PLoS One. 2023 Oct 17;18(10):e0292717. doi: 10.1371/journal.pone.0292717. eCollection 2023.
The validity of scientific findings may be challenged by the replicability crisis (or cases of fraud), which may result not only in a loss of trust within society but may also lead to wrong or even harmful policy or medical decisions. The question is: how reliable are scientific results that are reported as statistically significant, and how does this reliability develop over time? Based on 35,515 papers in psychology published between 1975 and 2017 containing 487,996 test values, this article empirically examines the statistical power, publication bias, and p-hacking, as well as the false discovery rate. Assuming constant true effects, the statistical power was found to be lower than the suggested 80% except for large underlying true effects (d = 0.8) and increased only slightly over time. Also, publication bias and p-hacking were found to be substantial. The share of false discoveries among all significant results was estimated at 17.7%, assuming a proportion θ = 50% of all hypotheses being true and assuming that p-hacking is the only mechanism generating a higher proportion of just significant results compared to just nonsignificant results. As the analyses rely on multiple assumptions that cannot be tested, alternative scenarios were laid out, again resulting in the rather optimistic result that although research results may suffer from low statistical power and publication selection bias, most of the results reported as statistically significant may contain substantial results, rather than statistical artifacts.
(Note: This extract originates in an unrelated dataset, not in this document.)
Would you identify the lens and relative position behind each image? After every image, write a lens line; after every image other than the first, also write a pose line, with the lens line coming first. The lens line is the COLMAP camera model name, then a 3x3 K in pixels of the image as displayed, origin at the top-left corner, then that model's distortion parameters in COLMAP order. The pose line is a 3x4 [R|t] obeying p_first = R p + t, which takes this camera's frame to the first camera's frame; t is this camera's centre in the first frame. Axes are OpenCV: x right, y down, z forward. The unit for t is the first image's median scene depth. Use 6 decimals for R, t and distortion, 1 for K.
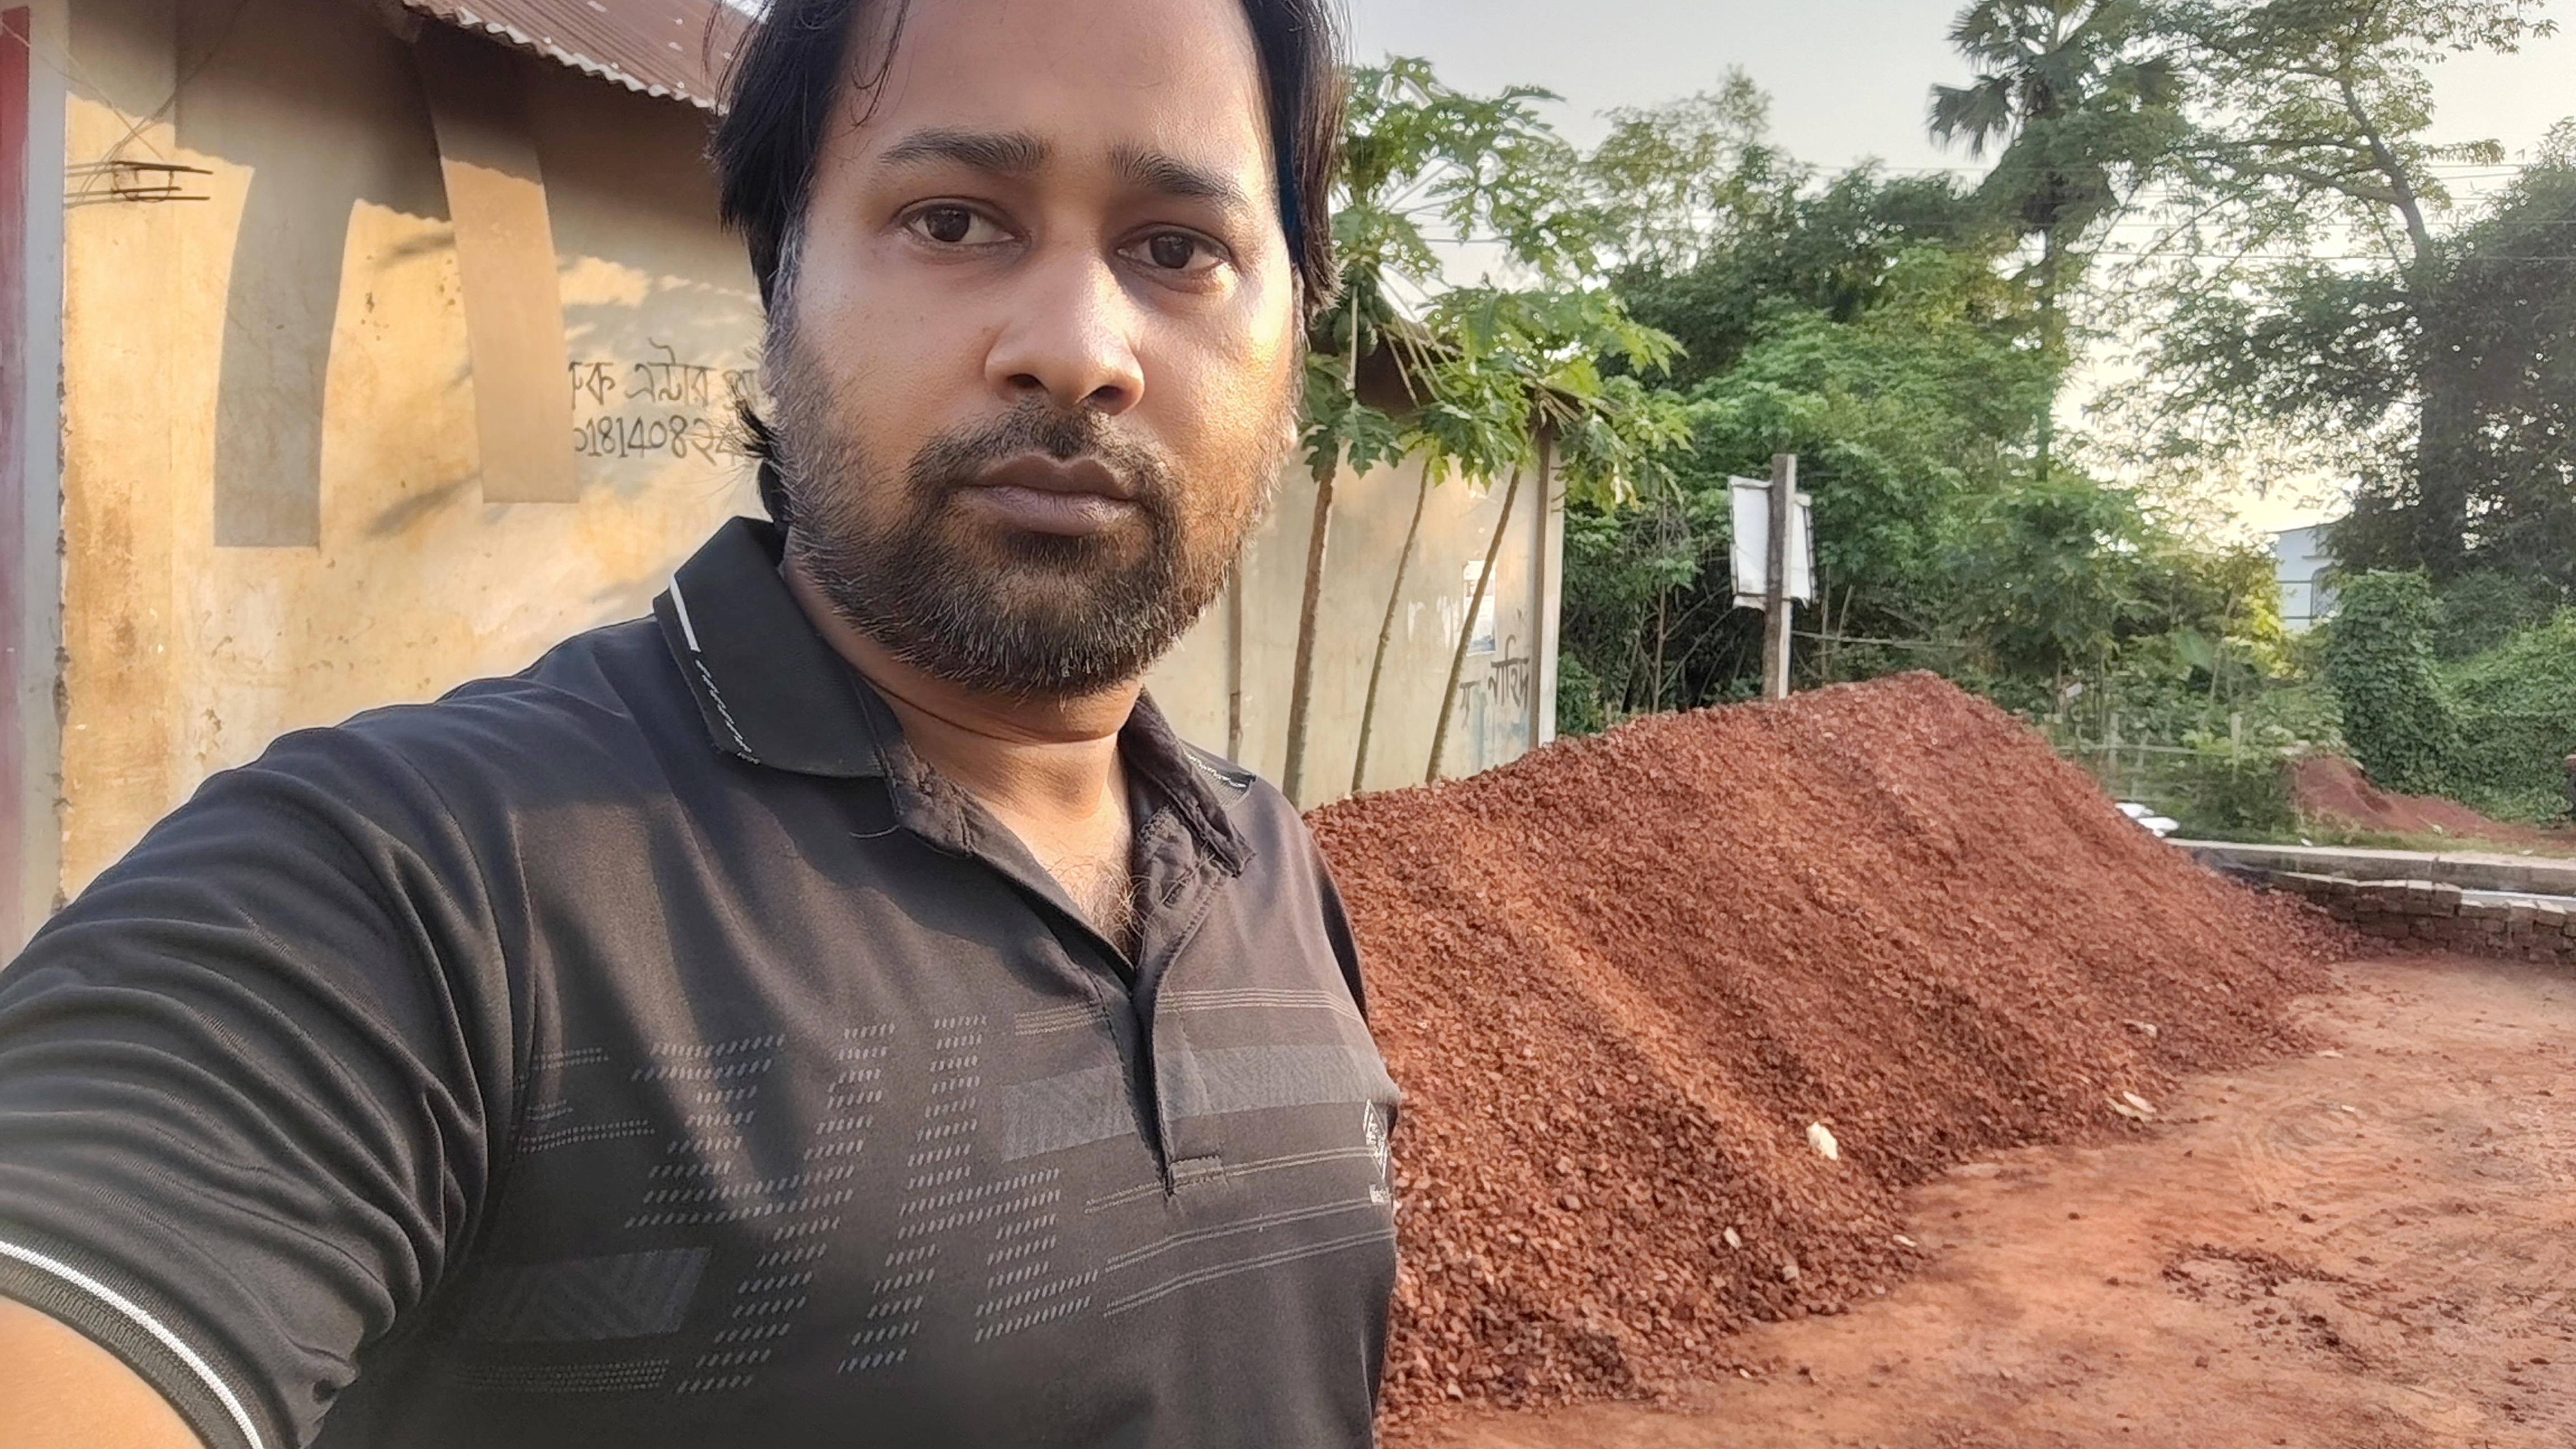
lens RADIAL K [[2023.4, 0, 1282.2], [0, 2023.4, 703.9], [0, 0, 1]] dist [0.000044, -0.007216]
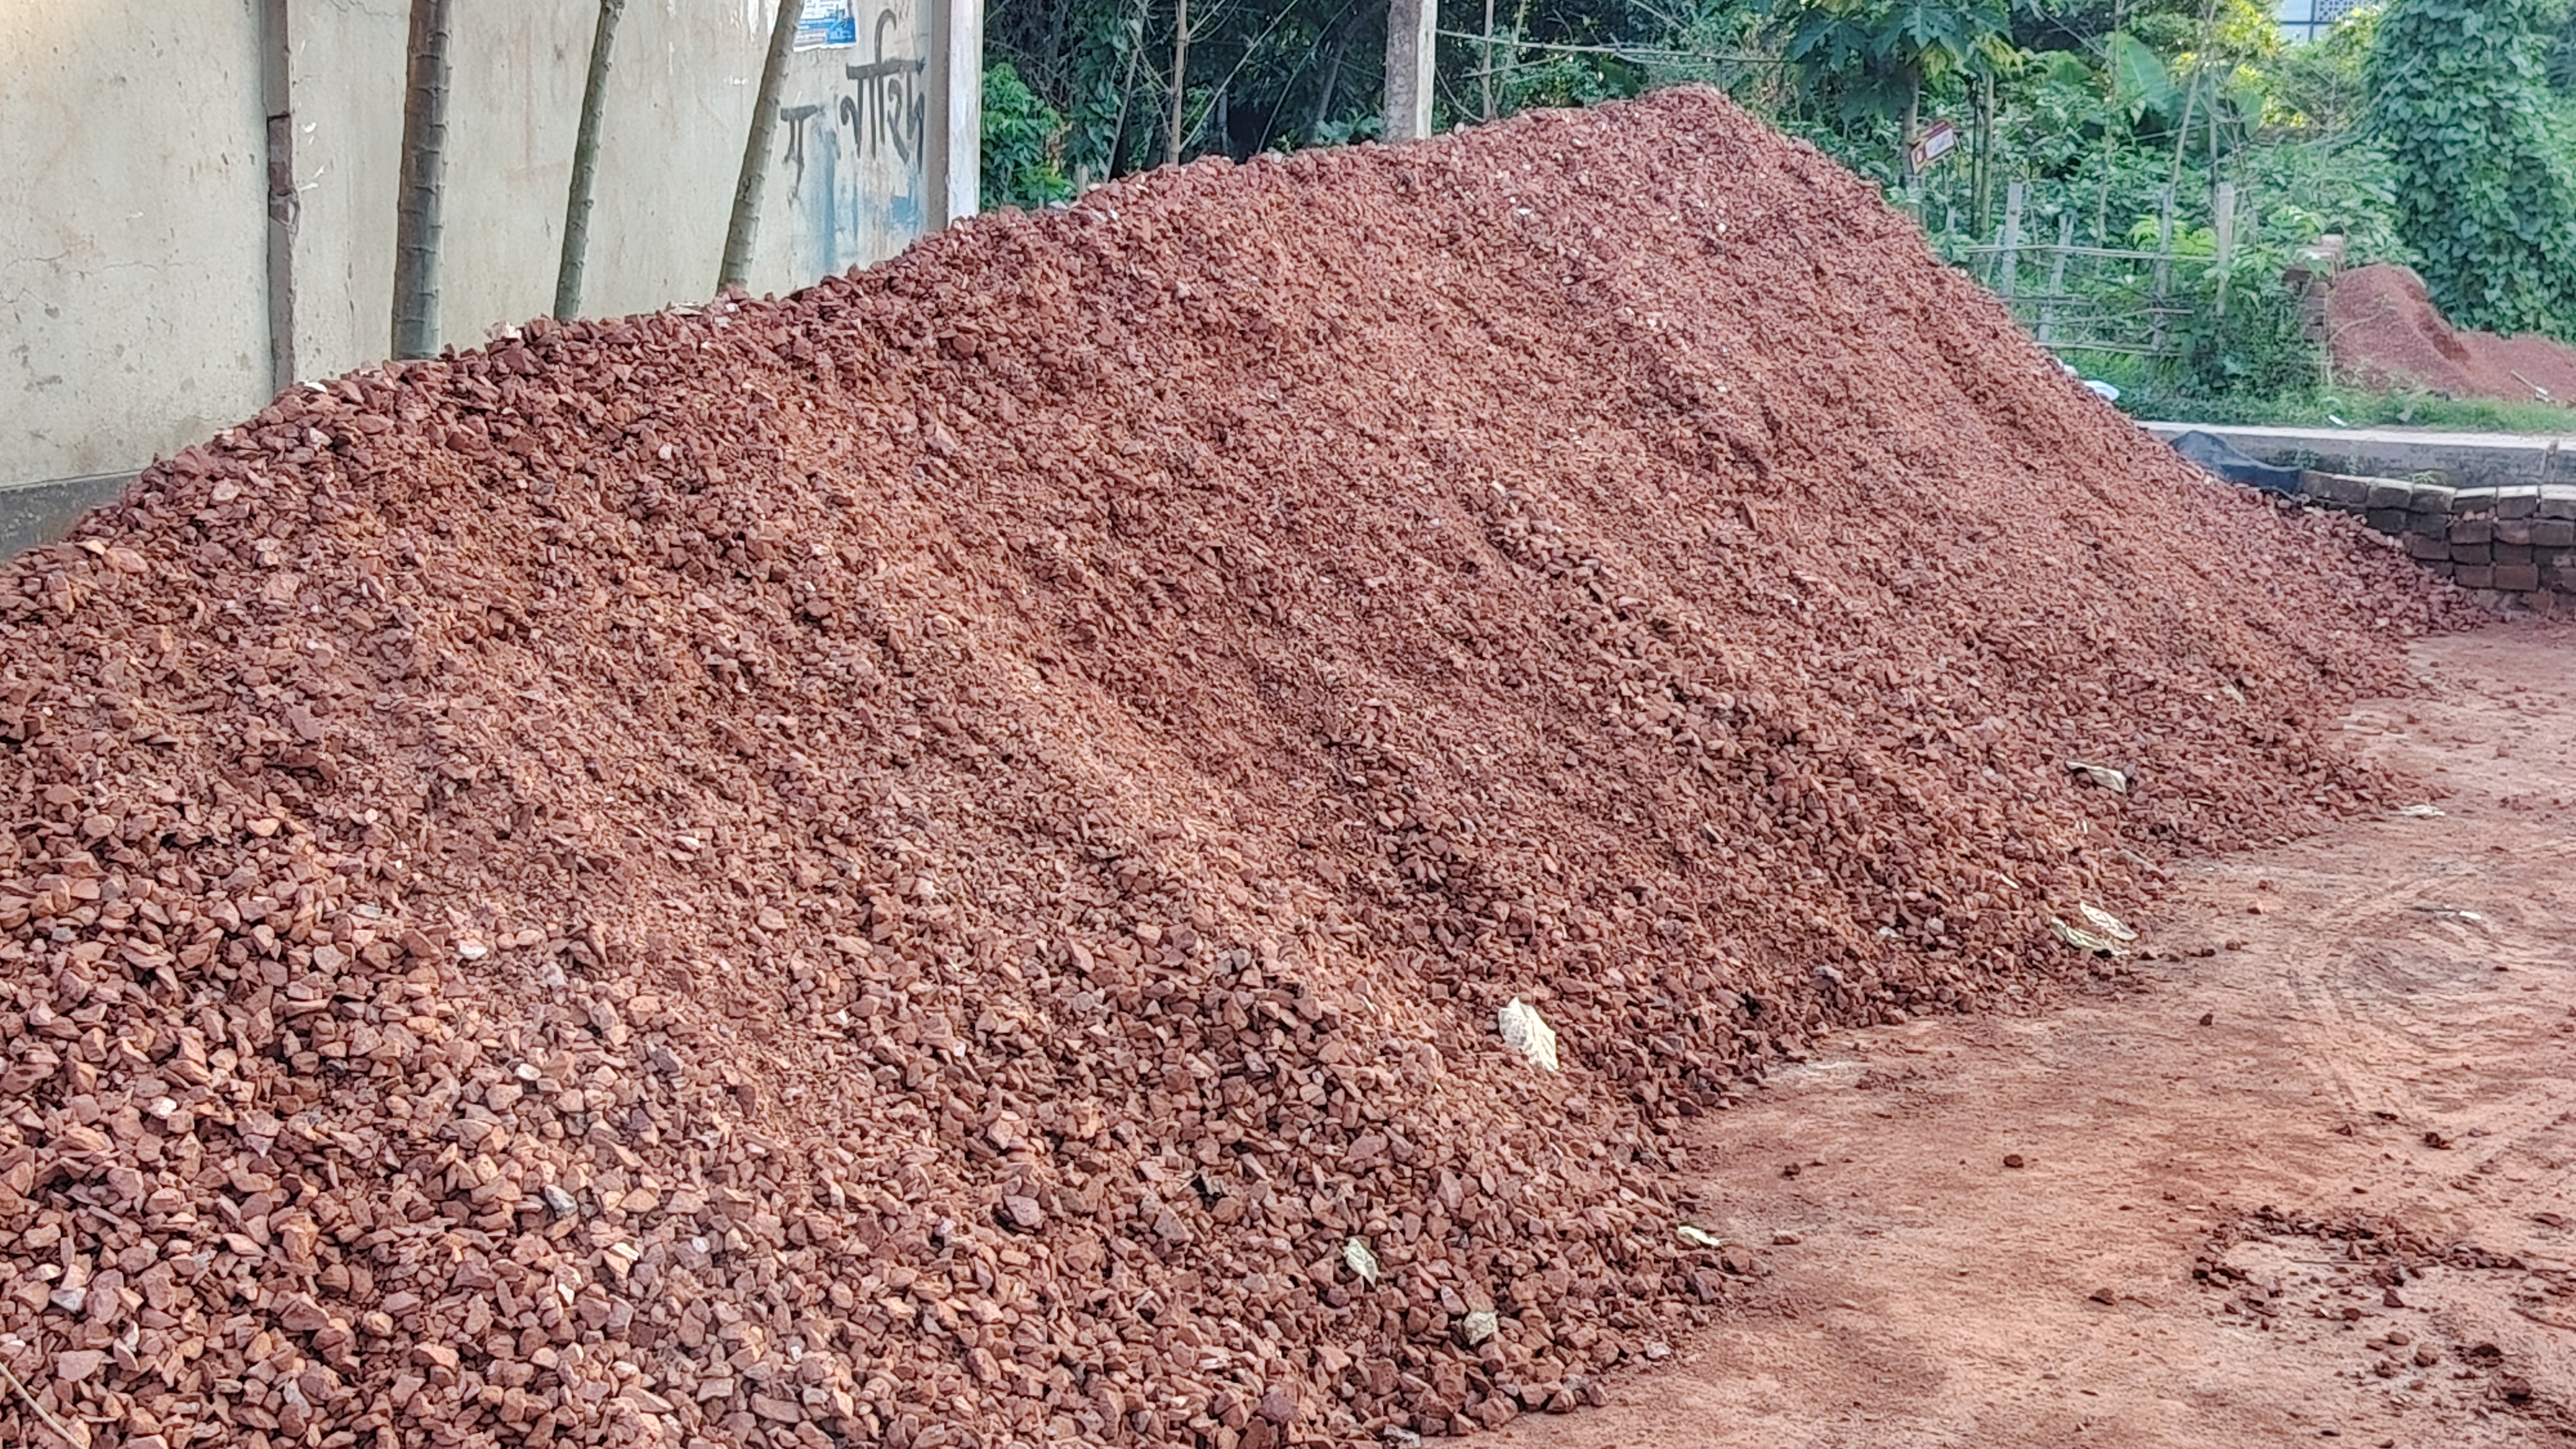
lens RADIAL K [[3826.5, 0, 1287.3], [0, 3826.5, 717.7], [0, 0, 1]] dist [0.143646, 0.000000]
pose [[0.977342, -0.028461, 0.209743, 0.015044], [-0.000965, 0.990309, 0.138875, 0.009625], [-0.211663, -0.135930, 0.967844, 0.109457]]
科学发现的有效性可能受到可重复性危机(或欺诈案例)的挑战,这不仅可能导致社会信任的丧失,还可能导致错误甚至有害的政策或医疗决策。问题是:报告为具有统计学意义的科学结果的可靠性如何,这种可靠性随着时间的推移如何发展?本文基于 1975 年至 2017 年间发表的包含 487996 个测试值的 35515 篇心理学论文,实证检验了统计功效、发表偏倚和 p 值操纵以及错误发现率。假设真实效应不变,除了较大的真实效应(d=0.8)外,统计功效都低于建议的 80%,而且随着时间的推移仅略有增加。此外,还发现发表偏倚和 p 值操纵现象非常严重。在所有显著结果中,虚假发现的比例估计为 17.7%,假设所有假设中有θ=50%的比例为真,并且假设 p 值操纵是产生比仅仅显著结果更高比例的唯一机制。由于分析依赖于无法检验的多个假设,因此还提出了替代方案,再次得出了相当乐观的结果,即尽管研究结果可能受到低统计功效和发表选择偏倚的影响,但报告为具有统计学意义的大多数结果可能包含实质性结果,而不是统计伪影。